# CC5075 4 cycle trimmer problem



## cc4cycle (Aug 18, 2009)

Has anyone been inside the Cub Cadet 4 cycle trimmers yet? I tore mine down and found the screws holding down the Cam gear stripped out. The way the cylinder is built, it looks like it holds the gear in place when together anyway. I did a somewhat fix with sheet metal screws and adjusted the valves to spec., but the engine still runs a little rough. Does anyone know how to set the timing on these? I put the crank so the rod was pointed to the sky, and the cam gear, which had a mark, straight up as well. As far as I can tell, I got it timed right, but could use some re-assurance. I don't see anyway I could be 180 degrees off, either. The motor still runs rough and about half speed with full throttle. I just need a way to confirm what the problem is before I try a carb (which I tore apart and blew out). Thanks.


----------



## Al Bunzel (Apr 20, 2009)

Hi,

I'm not familiar with this motor, but
does the gear on the crankshaft have a mark on it?
Out of interest, is there a mechanical compression release mechanism on the camshaft?
What is the condition of the governor and it's linkages?

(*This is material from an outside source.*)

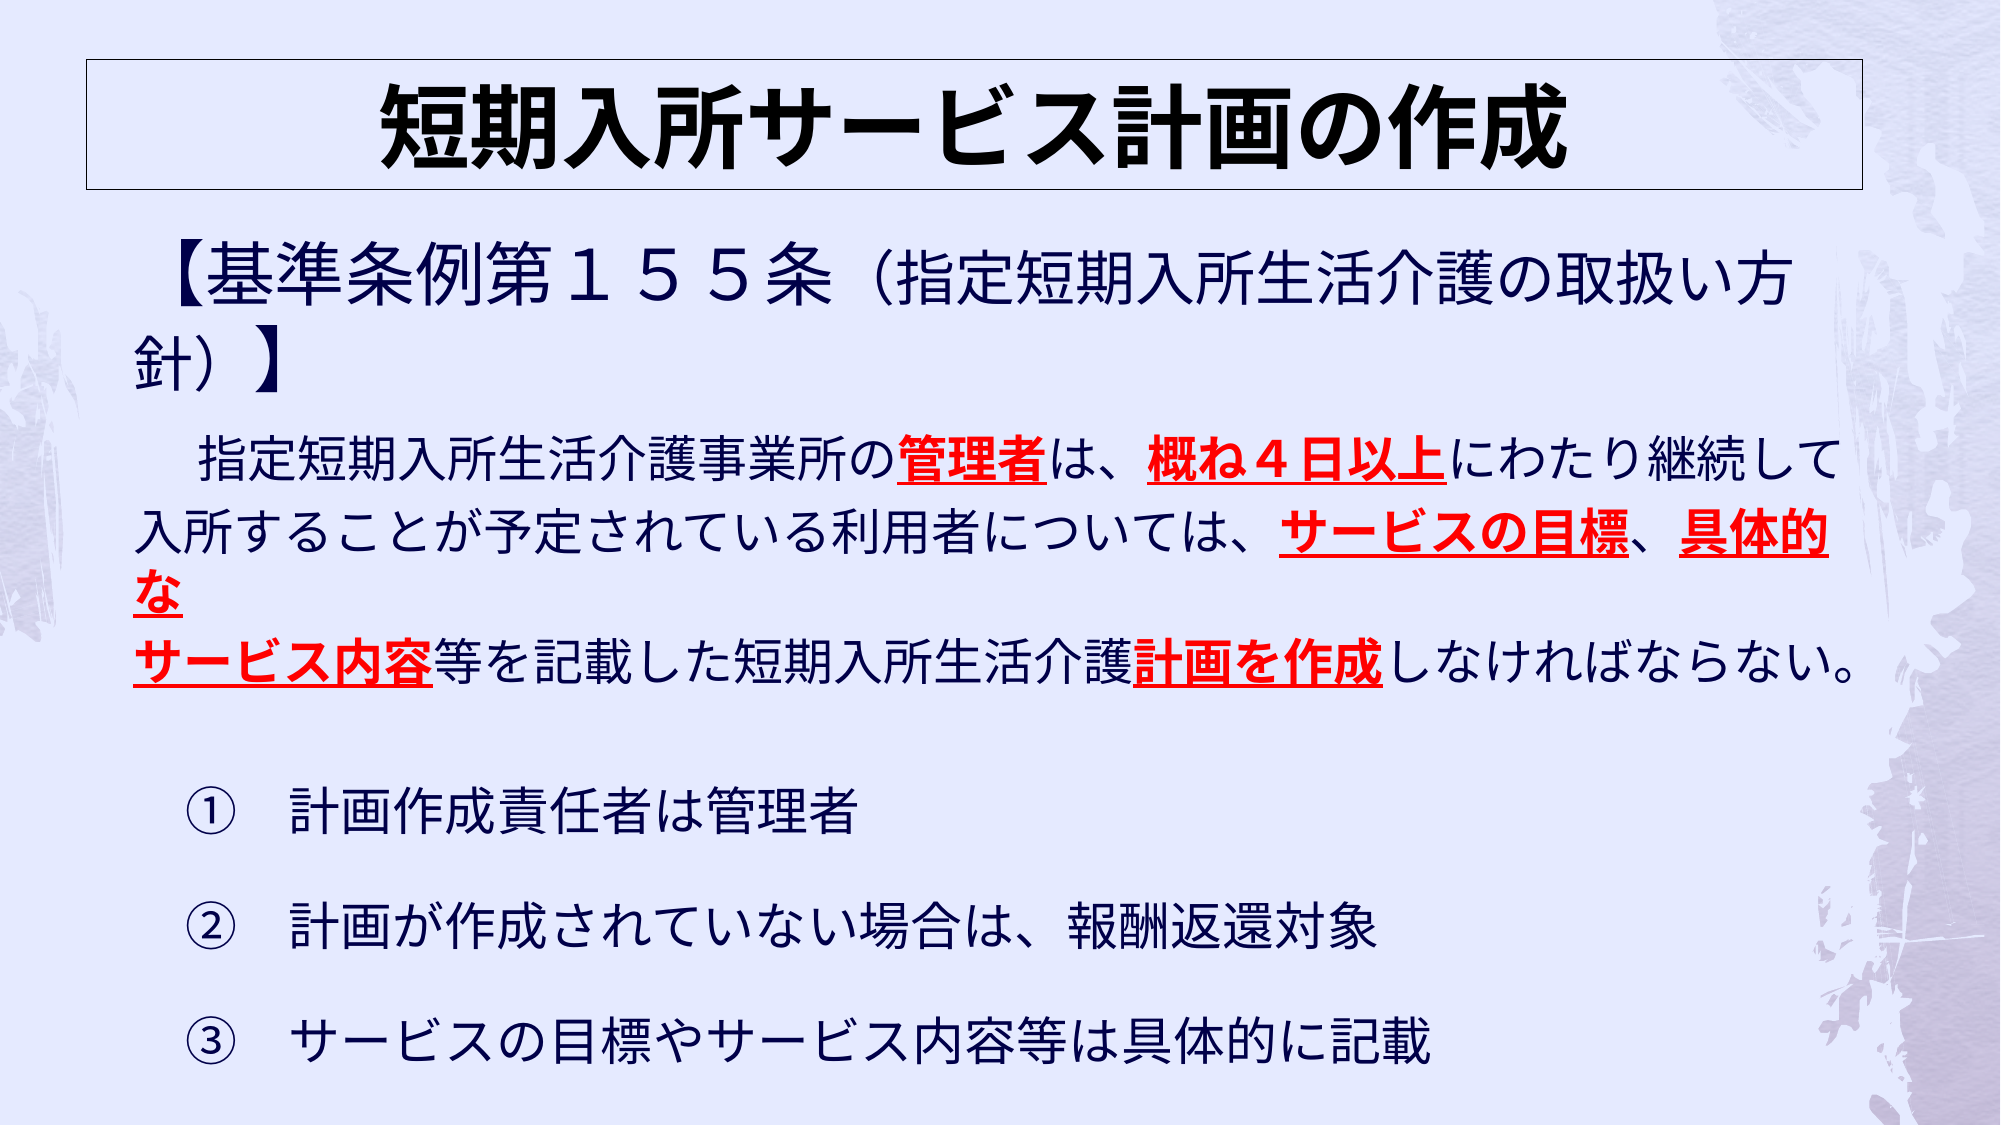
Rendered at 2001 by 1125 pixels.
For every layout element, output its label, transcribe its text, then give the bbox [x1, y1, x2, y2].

title 短期入所サービス計画の作成 [86, 59, 1863, 190]
list 【基準条例第１５５条（指定短期入所生活介護の取扱い方針）】 指定短期入所生活介護事業所の管理者は、概ね４日以上にわたり継続して 入所することが予定されている利用者については、サービスの目標、具体的な サービス内容等を記載した短期入所生活介護計画を作成しなければならない。 ① 計画作成責任者は管理者 ② 計画が作成されていない場合は、報酬返還対象 ③ サービスの目標やサービス内容等は具体的に記載 [118, 221, 1875, 1082]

Other things to check prior to trying the carby are:
* what is your spark like (can check with an inline spark tester)?
* what is the condition of your spark plug?
* is the correct spark plug being used?
* is good quality gasoline being used?
* don't use stale gasoline.
* is your air filter clean?
* ensure the muffler is not blocked.
* what is your compression like?
* is your crankcase breather blocked?
* what is the strength of your flywheel magnet?
* if it has points, what are the condition of the points?
* what is the oil like in your sump?

Let us know how you go and if you have a picture of your motor, that would be great.

Kind Regards
AlBunzel


----------